You’ve probably heard about or seen some of the details from Wednesday’s deadly crash involving a church bus, an SUV and a tractor-trailer on Interstate 40 near Dandridge, Tenn., 30 miles east of Knoxville near the North Carolina border. The crash has killed at least eight people and injured 14. Two of the injured remain in critical condition.
Normally, when an accident of this magnitude occurs, a team from the National Transportation Safety Board is dispatched to investigate the cause of the accident and to make safety recommendations to ensure such tragedies are avoided in the future.
Although the agency has no authority to regulate, fund or be directly involved in the operation of any mode of transportation, it is set up by design to provide independent oversight and an objective viewpoint of the transportation industry.
But because Congress remains gridlocked in Day Three of a government shutdown that has furloughed some 800,000 government workers, and left many “essential” government employees working without pay, there are no investigators to send to Tennessee.
“In this particular case I think it’s highly likely that we would have responded to it, but again, with our investigators furloughed, it’s impossible to do that,” Sharon Bryson, deputy director of communications for the NTSB, said in a news story posted on an NBC News website.
“All of our highway investigators are furloughed,” Bryson is quoted as saying in the same article.
Bryson actually responded via email to my request for comment.
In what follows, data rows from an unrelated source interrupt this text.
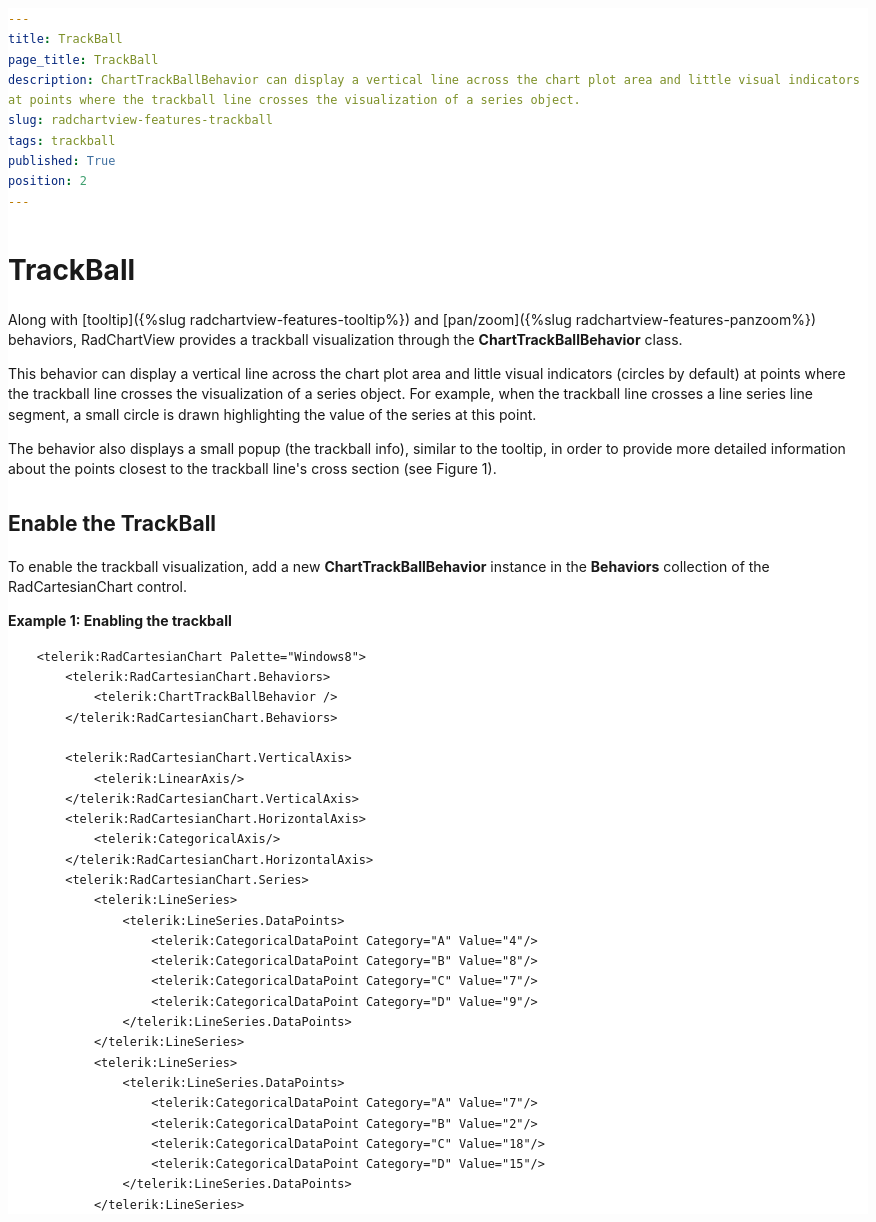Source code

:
 ```yaml
---
title: TrackBall
page_title: TrackBall
description: ChartTrackBallBehavior can display a vertical line across the chart plot area and little visual indicators at points where the trackball line crosses the visualization of a series object.
slug: radchartview-features-trackball
tags: trackball
published: True
position: 2
---
```


# TrackBall

Along with [tooltip]({%slug radchartview-features-tooltip%}) and [pan/zoom]({%slug radchartview-features-panzoom%}) behaviors, RadChartView provides a trackball visualization through the __ChartTrackBallBehavior__ class. 

This behavior can display a vertical line across the chart plot area and little visual indicators (circles by default) at points where the trackball line crosses the visualization of a series object. For example, when the trackball line crosses a line series line segment, a small circle is drawn highlighting the value of the series at this point.

The behavior also displays a small popup (the trackball info), similar to the tooltip, in order to provide more detailed information about the points closest to the trackball line's cross section (see Figure 1).

## Enable the TrackBall

To enable the trackball visualization, add a new __ChartTrackBallBehavior__ instance in the __Behaviors__ collection of the RadCartesianChart control.

__Example 1: Enabling the trackball__
```XAML
	<telerik:RadCartesianChart Palette="Windows8">       
		<telerik:RadCartesianChart.Behaviors>
			<telerik:ChartTrackBallBehavior />
		</telerik:RadCartesianChart.Behaviors>

		<telerik:RadCartesianChart.VerticalAxis>
			<telerik:LinearAxis/>
		</telerik:RadCartesianChart.VerticalAxis>
		<telerik:RadCartesianChart.HorizontalAxis>
			<telerik:CategoricalAxis/>
		</telerik:RadCartesianChart.HorizontalAxis>
		<telerik:RadCartesianChart.Series>
			<telerik:LineSeries>
				<telerik:LineSeries.DataPoints>
					<telerik:CategoricalDataPoint Category="A" Value="4"/>
					<telerik:CategoricalDataPoint Category="B" Value="8"/>
					<telerik:CategoricalDataPoint Category="C" Value="7"/>
					<telerik:CategoricalDataPoint Category="D" Value="9"/>
				</telerik:LineSeries.DataPoints>                
			</telerik:LineSeries>
			<telerik:LineSeries>
				<telerik:LineSeries.DataPoints>
					<telerik:CategoricalDataPoint Category="A" Value="7"/>
					<telerik:CategoricalDataPoint Category="B" Value="2"/>
					<telerik:CategoricalDataPoint Category="C" Value="18"/>
					<telerik:CategoricalDataPoint Category="D" Value="15"/>
				</telerik:LineSeries.DataPoints>
			</telerik:LineSeries>
```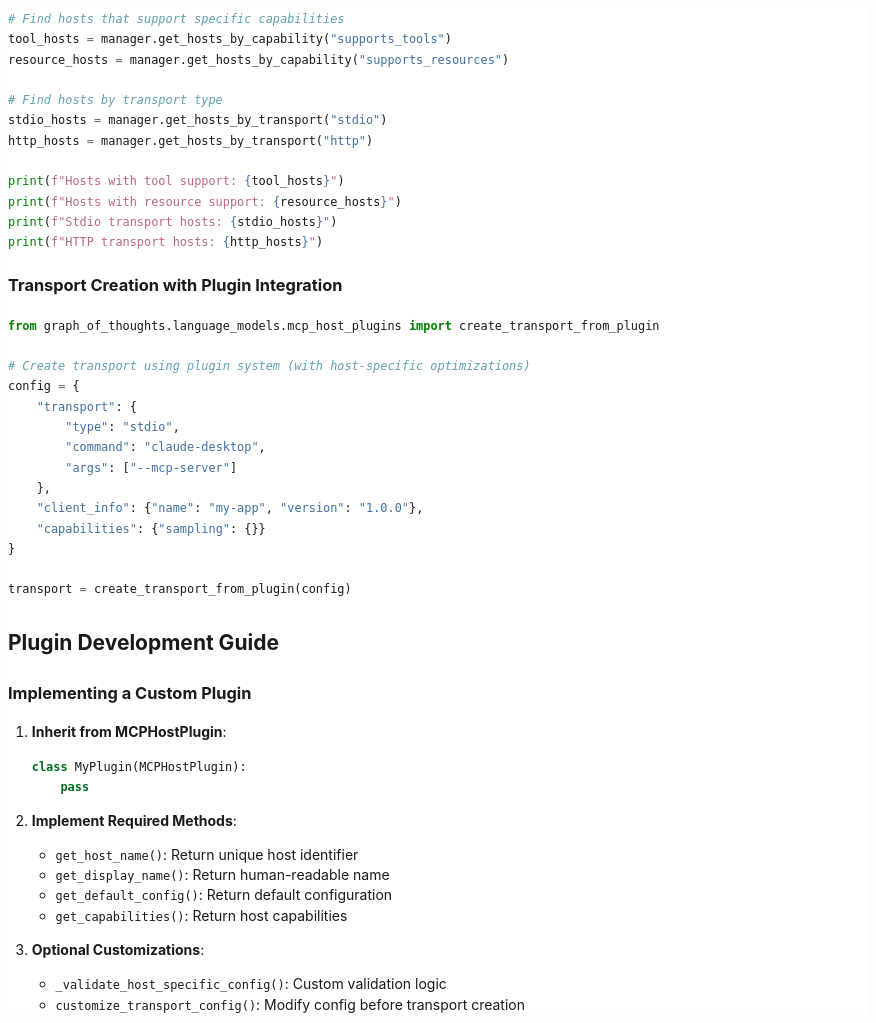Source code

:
 ```python
# Find hosts that support specific capabilities
tool_hosts = manager.get_hosts_by_capability("supports_tools")
resource_hosts = manager.get_hosts_by_capability("supports_resources")

# Find hosts by transport type
stdio_hosts = manager.get_hosts_by_transport("stdio")
http_hosts = manager.get_hosts_by_transport("http")

print(f"Hosts with tool support: {tool_hosts}")
print(f"Hosts with resource support: {resource_hosts}")
print(f"Stdio transport hosts: {stdio_hosts}")
print(f"HTTP transport hosts: {http_hosts}")
```

### Transport Creation with Plugin Integration

```python
from graph_of_thoughts.language_models.mcp_host_plugins import create_transport_from_plugin

# Create transport using plugin system (with host-specific optimizations)
config = {
    "transport": {
        "type": "stdio",
        "command": "claude-desktop",
        "args": ["--mcp-server"]
    },
    "client_info": {"name": "my-app", "version": "1.0.0"},
    "capabilities": {"sampling": {}}
}

transport = create_transport_from_plugin(config)
```

## Plugin Development Guide

### Implementing a Custom Plugin

1. **Inherit from MCPHostPlugin**:
   ```python
   class MyPlugin(MCPHostPlugin):
       pass
   ```

2. **Implement Required Methods**:
   - `get_host_name()`: Return unique host identifier
   - `get_display_name()`: Return human-readable name
   - `get_default_config()`: Return default configuration
   - `get_capabilities()`: Return host capabilities

3. **Optional Customizations**:
   - `_validate_host_specific_config()`: Custom validation logic
   - `customize_transport_config()`: Modify config before transport creation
She said the NTSB media team is currently on furlough due to the funding lapse and would not be able to provide comment to the media.
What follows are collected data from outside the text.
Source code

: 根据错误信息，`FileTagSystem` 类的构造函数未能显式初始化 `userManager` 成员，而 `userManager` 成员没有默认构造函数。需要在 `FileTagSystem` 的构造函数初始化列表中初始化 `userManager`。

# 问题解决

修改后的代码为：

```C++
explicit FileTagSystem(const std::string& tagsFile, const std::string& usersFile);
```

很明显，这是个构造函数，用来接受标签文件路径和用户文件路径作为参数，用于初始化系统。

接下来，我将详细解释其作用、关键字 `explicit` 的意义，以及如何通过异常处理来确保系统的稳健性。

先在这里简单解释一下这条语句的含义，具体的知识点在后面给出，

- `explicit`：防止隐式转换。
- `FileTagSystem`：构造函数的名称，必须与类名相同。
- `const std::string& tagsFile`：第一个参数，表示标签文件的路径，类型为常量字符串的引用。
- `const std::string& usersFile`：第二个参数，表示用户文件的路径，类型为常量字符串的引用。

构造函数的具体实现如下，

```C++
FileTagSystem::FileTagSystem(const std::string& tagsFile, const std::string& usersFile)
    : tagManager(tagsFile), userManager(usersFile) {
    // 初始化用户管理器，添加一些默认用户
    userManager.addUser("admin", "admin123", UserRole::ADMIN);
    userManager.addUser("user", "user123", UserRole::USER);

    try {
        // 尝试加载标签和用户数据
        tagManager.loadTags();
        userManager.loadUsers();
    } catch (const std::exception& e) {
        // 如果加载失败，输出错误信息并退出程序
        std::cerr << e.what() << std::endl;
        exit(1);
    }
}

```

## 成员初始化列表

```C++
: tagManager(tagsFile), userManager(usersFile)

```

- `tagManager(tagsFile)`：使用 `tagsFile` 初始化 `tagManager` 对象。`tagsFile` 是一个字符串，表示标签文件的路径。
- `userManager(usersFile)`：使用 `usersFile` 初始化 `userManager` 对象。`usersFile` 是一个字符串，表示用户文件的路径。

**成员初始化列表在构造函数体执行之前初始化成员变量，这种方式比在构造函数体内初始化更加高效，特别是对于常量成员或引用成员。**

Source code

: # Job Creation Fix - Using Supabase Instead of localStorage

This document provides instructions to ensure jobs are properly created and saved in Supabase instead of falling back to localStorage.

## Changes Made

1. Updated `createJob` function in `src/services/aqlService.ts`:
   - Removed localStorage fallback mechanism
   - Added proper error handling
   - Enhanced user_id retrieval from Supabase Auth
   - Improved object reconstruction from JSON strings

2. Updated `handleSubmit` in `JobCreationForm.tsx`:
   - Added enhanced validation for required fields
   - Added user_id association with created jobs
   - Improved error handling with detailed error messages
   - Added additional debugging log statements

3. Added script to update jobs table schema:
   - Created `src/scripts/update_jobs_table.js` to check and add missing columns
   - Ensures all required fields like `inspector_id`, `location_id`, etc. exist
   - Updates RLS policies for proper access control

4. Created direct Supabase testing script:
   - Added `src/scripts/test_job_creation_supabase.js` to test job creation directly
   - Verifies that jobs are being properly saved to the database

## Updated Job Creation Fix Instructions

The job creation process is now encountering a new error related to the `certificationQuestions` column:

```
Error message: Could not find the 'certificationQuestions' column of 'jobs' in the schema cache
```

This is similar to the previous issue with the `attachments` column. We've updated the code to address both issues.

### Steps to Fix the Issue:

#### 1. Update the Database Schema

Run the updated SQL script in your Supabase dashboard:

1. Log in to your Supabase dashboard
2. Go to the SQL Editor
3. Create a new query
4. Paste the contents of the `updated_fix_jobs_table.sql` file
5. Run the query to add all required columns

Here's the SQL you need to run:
Here’s what we know so far. The left front tire of the bus blew out, causing it to veer across the eastbound lanes of I-40 and into the westbound lanes. The bus struck an SUV before colliding with an oncoming semi, which burst into flames on impact. Six people on the bus were killed, as was one of the three people in the SUV, and the tractor-trailer driver.
Authorities are still trying to determine the identities of the victims, some of whom will have to be identified by dental records.
The Tennessee Highway Patrol is handling the accident investigation. A spokesman for the state patrol declined to comment about how the lack of NTSB involvement would affect their investigation.
“Our search team is very good at what they do. They investigate every accident on our Tennessee highways,” spokesman Kevin Crawford said in a phone interview with me on Thursday. “Any comment about that would have to be directed to the NTSB.”
To be clear, I am in no way saying, suggesting or otherwise insinuating that the Tennessee Highway Patrol is not up to the difficult task of finding out just what exactly happened here. What I am concerned about, and what should frankly concern us all, are the continued ripples from this shutdown. Ripples that are interfering with the function and operation of programs and agencies that are in place to help ensure our safety.
The most important part of the NTSB’s safety board’s mandate is the safety recommendations it issues, many of which can be implemented well before the formal investigation is concluded. On the NTSB’s own website, it cites the investigation into the 1996 crash of TWA Flight 800, when the board issued an urgent safety recommendation aimed at eliminating explosive fuel and air vapors in airliner fuel tanks. That recommendation and at least 10 others – three in 1996, one in 1997, and six in 1998 – came out before the formal investigation concluded in 2000.
The state patrol can certainly get to the bottom of the investigation, but it does not have the same ability that the NTSB does, to act quickly in making safety recommendations that can and do save lives on a national level.